Task description »
Your answer must be a word-for-word copy of the listing, with all pictures excluded.

*** Opening Given records ***

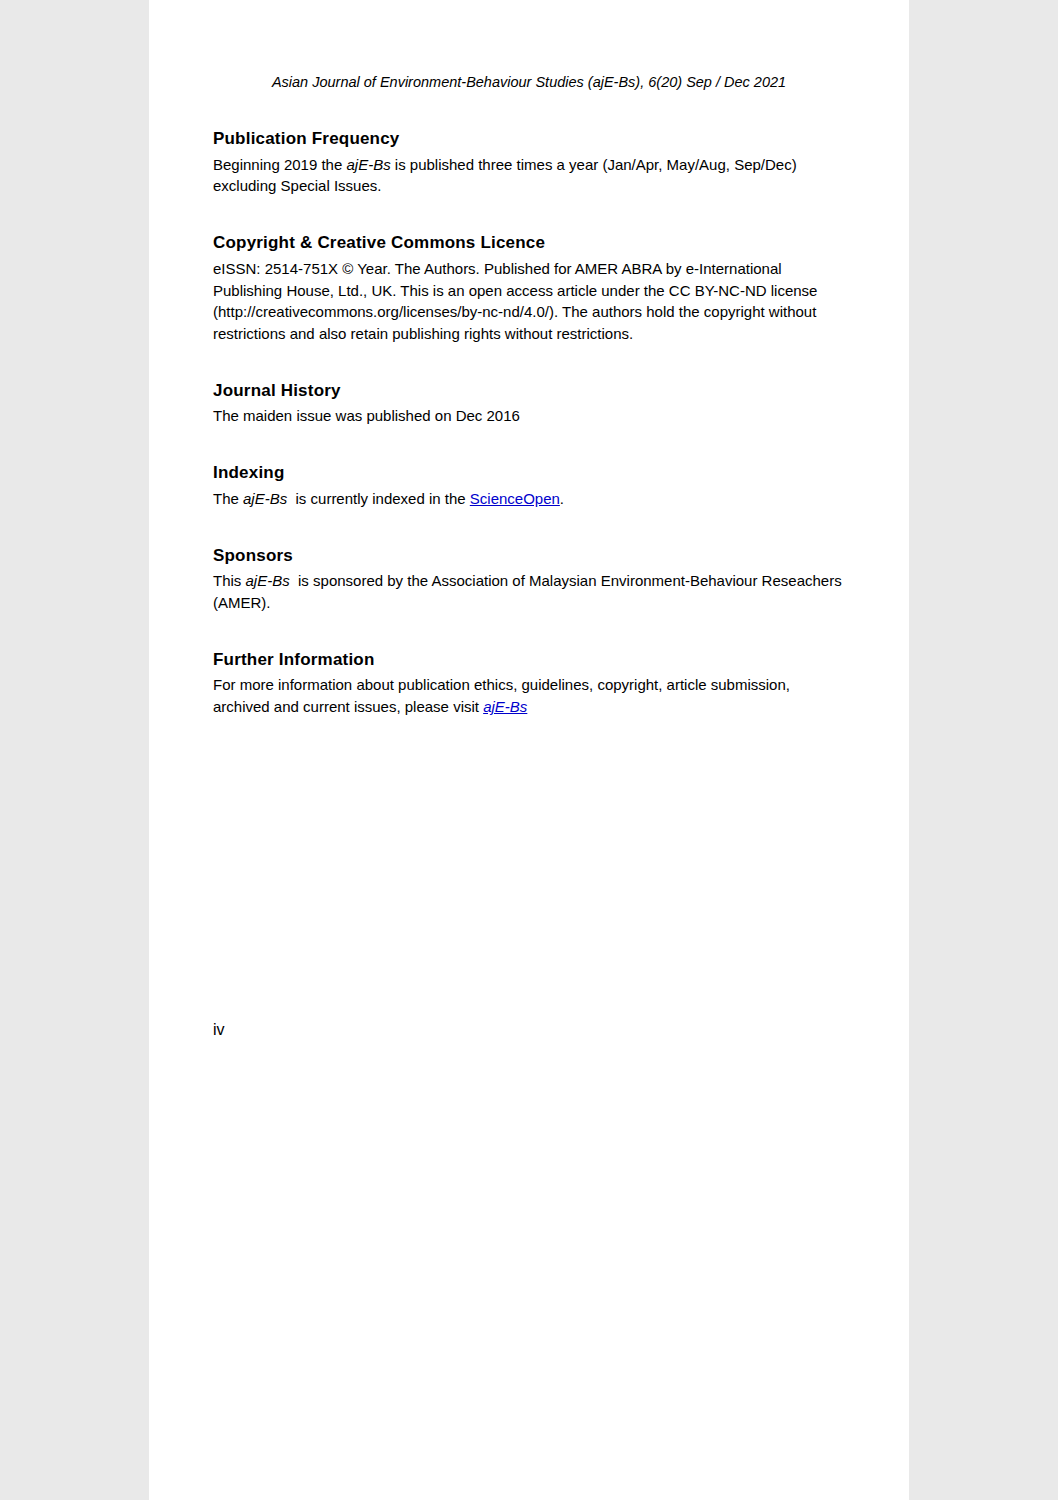Asian Journal of Environment-Behaviour Studies (ajE-Bs), 6(20) Sep / Dec 2021
Publication Frequency
Beginning 2019 the ajE-Bs is published three times a year (Jan/Apr, May/Aug, Sep/Dec) excluding Special Issues.
Copyright & Creative Commons Licence
eISSN: 2514-751X © Year. The Authors. Published for AMER ABRA by e-International Publishing House, Ltd., UK. This is an open access article under the CC BY-NC-ND license (http://creativecommons.org/licenses/by-nc-nd/4.0/). The authors hold the copyright without restrictions and also retain publishing rights without restrictions.
Journal History
The maiden issue was published on Dec 2016
Indexing
The ajE-Bs is currently indexed in the ScienceOpen.
Sponsors
This ajE-Bs is sponsored by the Association of Malaysian Environment-Behaviour Reseachers (AMER).
Further Information
For more information about publication ethics, guidelines, copyright, article submission, archived and current issues, please visit ajE-Bs
iv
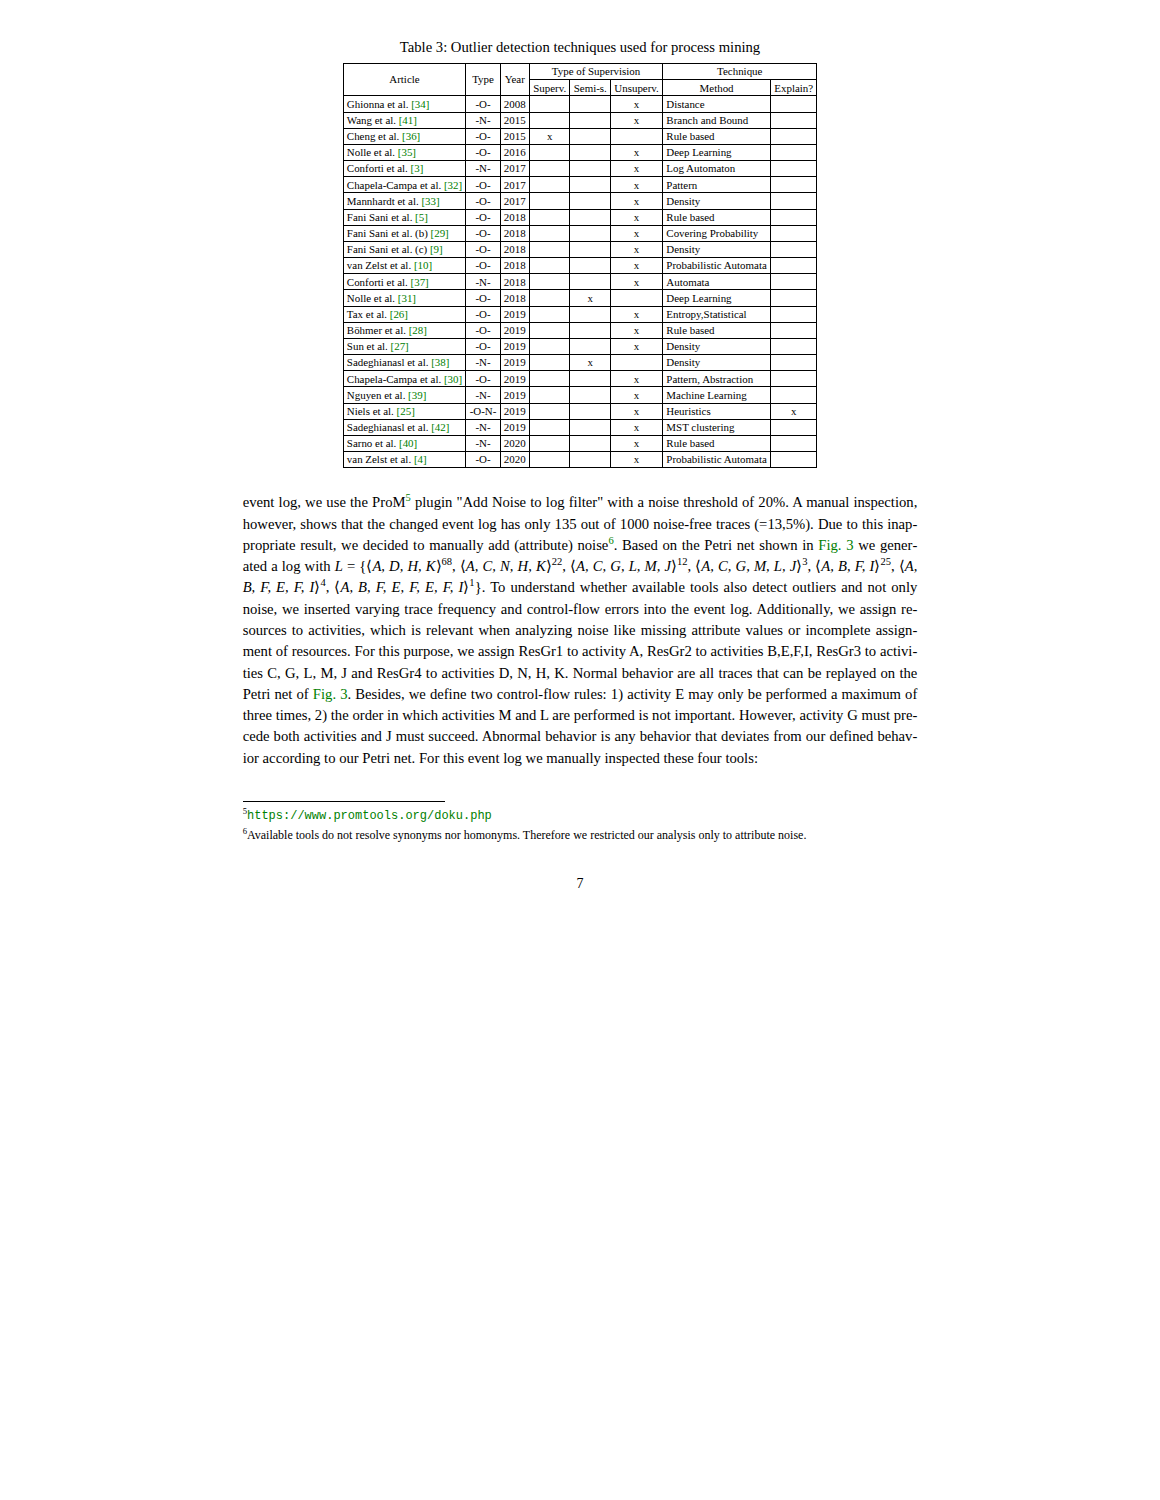Table 3: Outlier detection techniques used for process mining
| Article | Type | Year | Type of Supervision | Technique |
| --- | --- | --- | --- | --- |
| Superv. | Semi-s. | Unsuperv. | Method | Explain? |
| Ghionna et al. [34] | -O- | 2008 | | | x | Distance | |
| Wang et al. [41] | -N- | 2015 | | | x | Branch and Bound | |
| Cheng et al. [36] | -O- | 2015 | x | | | Rule based | |
| Nolle et al. [35] | -O- | 2016 | | | x | Deep Learning | |
| Conforti et al. [3] | -N- | 2017 | | | x | Log Automaton | |
| Chapela-Campa et al. [32] | -O- | 2017 | | | x | Pattern | |
| Mannhardt et al. [33] | -O- | 2017 | | | x | Density | |
| Fani Sani et al. [5] | -O- | 2018 | | | x | Rule based | |
| Fani Sani et al. (b) [29] | -O- | 2018 | | | x | Covering Probability | |
| Fani Sani et al. (c) [9] | -O- | 2018 | | | x | Density | |
| van Zelst et al. [10] | -O- | 2018 | | | x | Probabilistic Automata | |
| Conforti et al. [37] | -N- | 2018 | | | x | Automata | |
| Nolle et al. [31] | -O- | 2018 | | x | | Deep Learning | |
| Tax et al. [26] | -O- | 2019 | | | x | Entropy,Statistical | |
| Böhmer et al. [28] | -O- | 2019 | | | x | Rule based | |
| Sun et al. [27] | -O- | 2019 | | | x | Density | |
| Sadeghianasl et al. [38] | -N- | 2019 | | x | | Density | |
| Chapela-Campa et al. [30] | -O- | 2019 | | | x | Pattern, Abstraction | |
| Nguyen et al. [39] | -N- | 2019 | | | x | Machine Learning | |
| Niels et al. [25] | -O-N- | 2019 | | | x | Heuristics | x |
| Sadeghianasl et al. [42] | -N- | 2019 | | | x | MST clustering | |
| Sarno et al. [40] | -N- | 2020 | | | x | Rule based | |
| van Zelst et al. [4] | -O- | 2020 | | | x | Probabilistic Automata | |
event log, we use the ProM5 plugin "Add Noise to log filter" with a noise threshold of 20%. A manual inspection, however, shows that the changed event log has only 135 out of 1000 noise-free traces (=13,5%). Due to this inappropriate result, we decided to manually add (attribute) noise6. Based on the Petri net shown in Fig. 3 we generated a log with L = {⟨A, D, H, K⟩68, ⟨A, C, N, H, K⟩22, ⟨A, C, G, L, M, J⟩12, ⟨A, C, G, M, L, J⟩3, ⟨A, B, F, I⟩25, ⟨A, B, F, E, F, I⟩4, ⟨A, B, F, E, F, E, F, I⟩1}. To understand whether available tools also detect outliers and not only noise, we inserted varying trace frequency and control-flow errors into the event log. Additionally, we assign resources to activities, which is relevant when analyzing noise like missing attribute values or incomplete assignment of resources. For this purpose, we assign ResGr1 to activity A, ResGr2 to activities B,E,F,I, ResGr3 to activities C, G, L, M, J and ResGr4 to activities D, N, H, K. Normal behavior are all traces that can be replayed on the Petri net of Fig. 3. Besides, we define two control-flow rules: 1) activity E may only be performed a maximum of three times, 2) the order in which activities M and L are performed is not important. However, activity G must precede both activities and J must succeed. Abnormal behavior is any behavior that deviates from our defined behavior according to our Petri net. For this event log we manually inspected these four tools:
5https://www.promtools.org/doku.php
6Available tools do not resolve synonyms nor homonyms. Therefore we restricted our analysis only to attribute noise.
7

*** Closing Given records ***

Answer box »
Asian Journal of Environment-Behaviour Studies (ajE-Bs), 6(20) Sep / Dec 2021
Publication Frequency
Beginning 2019 the ajE-Bs is published three times a year (Jan/Apr, May/Aug, Sep/Dec) excluding Special Issues.
Copyright & Creative Commons Licence
eISSN: 2514-751X © Year. The Authors. Published for AMER ABRA by e-International Publishing House, Ltd., UK. This is an open access article under the CC BY-NC-ND license (http://creativecommons.org/licenses/by-nc-nd/4.0/). The authors hold the copyright without restrictions and also retain publishing rights without restrictions.
Journal History
The maiden issue was published on Dec 2016
Indexing
The ajE-Bs is currently indexed in the ScienceOpen.
Sponsors
This ajE-Bs is sponsored by the Association of Malaysian Environment-Behaviour Reseachers (AMER).
Further Information
For more information about publication ethics, guidelines, copyright, article submission, archived and current issues, please visit ajE-Bs
iv
Table 3: Outlier detection techniques used for process mining
| Article | Type | Year | Type of Supervision | Technique |
| --- | --- | --- | --- | --- |
| Superv. | Semi-s. | Unsuperv. | Method | Explain? |
| Ghionna et al. [34] | -O- | 2008 | | | x | Distance | |
| Wang et al. [41] | -N- | 2015 | | | x | Branch and Bound | |
| Cheng et al. [36] | -O- | 2015 | x | | | Rule based | |
| Nolle et al. [35] | -O- | 2016 | | | x | Deep Learning | |
| Conforti et al. [3] | -N- | 2017 | | | x | Log Automaton | |
| Chapela-Campa et al. [32] | -O- | 2017 | | | x | Pattern | |
| Mannhardt et al. [33] | -O- | 2017 | | | x | Density | |
| Fani Sani et al. [5] | -O- | 2018 | | | x | Rule based | |
| Fani Sani et al. (b) [29] | -O- | 2018 | | | x | Covering Probability | |
| Fani Sani et al. (c) [9] | -O- | 2018 | | | x | Density | |
| van Zelst et al. [10] | -O- | 2018 | | | x | Probabilistic Automata | |
| Conforti et al. [37] | -N- | 2018 | | | x | Automata | |
| Nolle et al. [31] | -O- | 2018 | | x | | Deep Learning | |
| Tax et al. [26] | -O- | 2019 | | | x | Entropy,Statistical | |
| Böhmer et al. [28] | -O- | 2019 | | | x | Rule based | |
| Sun et al. [27] | -O- | 2019 | | | x | Density | |
| Sadeghianasl et al. [38] | -N- | 2019 | | x | | Density | |
| Chapela-Campa et al. [30] | -O- | 2019 | | | x | Pattern, Abstraction | |
| Nguyen et al. [39] | -N- | 2019 | | | x | Machine Learning | |
| Niels et al. [25] | -O-N- | 2019 | | | x | Heuristics | x |
| Sadeghianasl et al. [42] | -N- | 2019 | | | x | MST clustering | |
| Sarno et al. [40] | -N- | 2020 | | | x | Rule based | |
| van Zelst et al. [4] | -O- | 2020 | | | x | Probabilistic Automata | |
event log, we use the ProM5 plugin "Add Noise to log filter" with a noise threshold of 20%. A manual inspection, however, shows that the changed event log has only 135 out of 1000 noise-free traces (=13,5%). Due to this inappropriate result, we decided to manually add (attribute) noise6. Based on the Petri net shown in Fig. 3 we generated a log with L = {⟨A, D, H, K⟩68, ⟨A, C, N, H, K⟩22, ⟨A, C, G, L, M, J⟩12, ⟨A, C, G, M, L, J⟩3, ⟨A, B, F, I⟩25, ⟨A, B, F, E, F, I⟩4, ⟨A, B, F, E, F, E, F, I⟩1}. To understand whether available tools also detect outliers and not only noise, we inserted varying trace frequency and control-flow errors into the event log. Additionally, we assign resources to activities, which is relevant when analyzing noise like missing attribute values or incomplete assignment of resources. For this purpose, we assign ResGr1 to activity A, ResGr2 to activities B,E,F,I, ResGr3 to activities C, G, L, M, J and ResGr4 to activities D, N, H, K. Normal behavior are all traces that can be replayed on the Petri net of Fig. 3. Besides, we define two control-flow rules: 1) activity E may only be performed a maximum of three times, 2) the order in which activities M and L are performed is not important. However, activity G must precede both activities and J must succeed. Abnormal behavior is any behavior that deviates from our defined behavior according to our Petri net. For this event log we manually inspected these four tools:
5https://www.promtools.org/doku.php
6Available tools do not resolve synonyms nor homonyms. Therefore we restricted our analysis only to attribute noise.
7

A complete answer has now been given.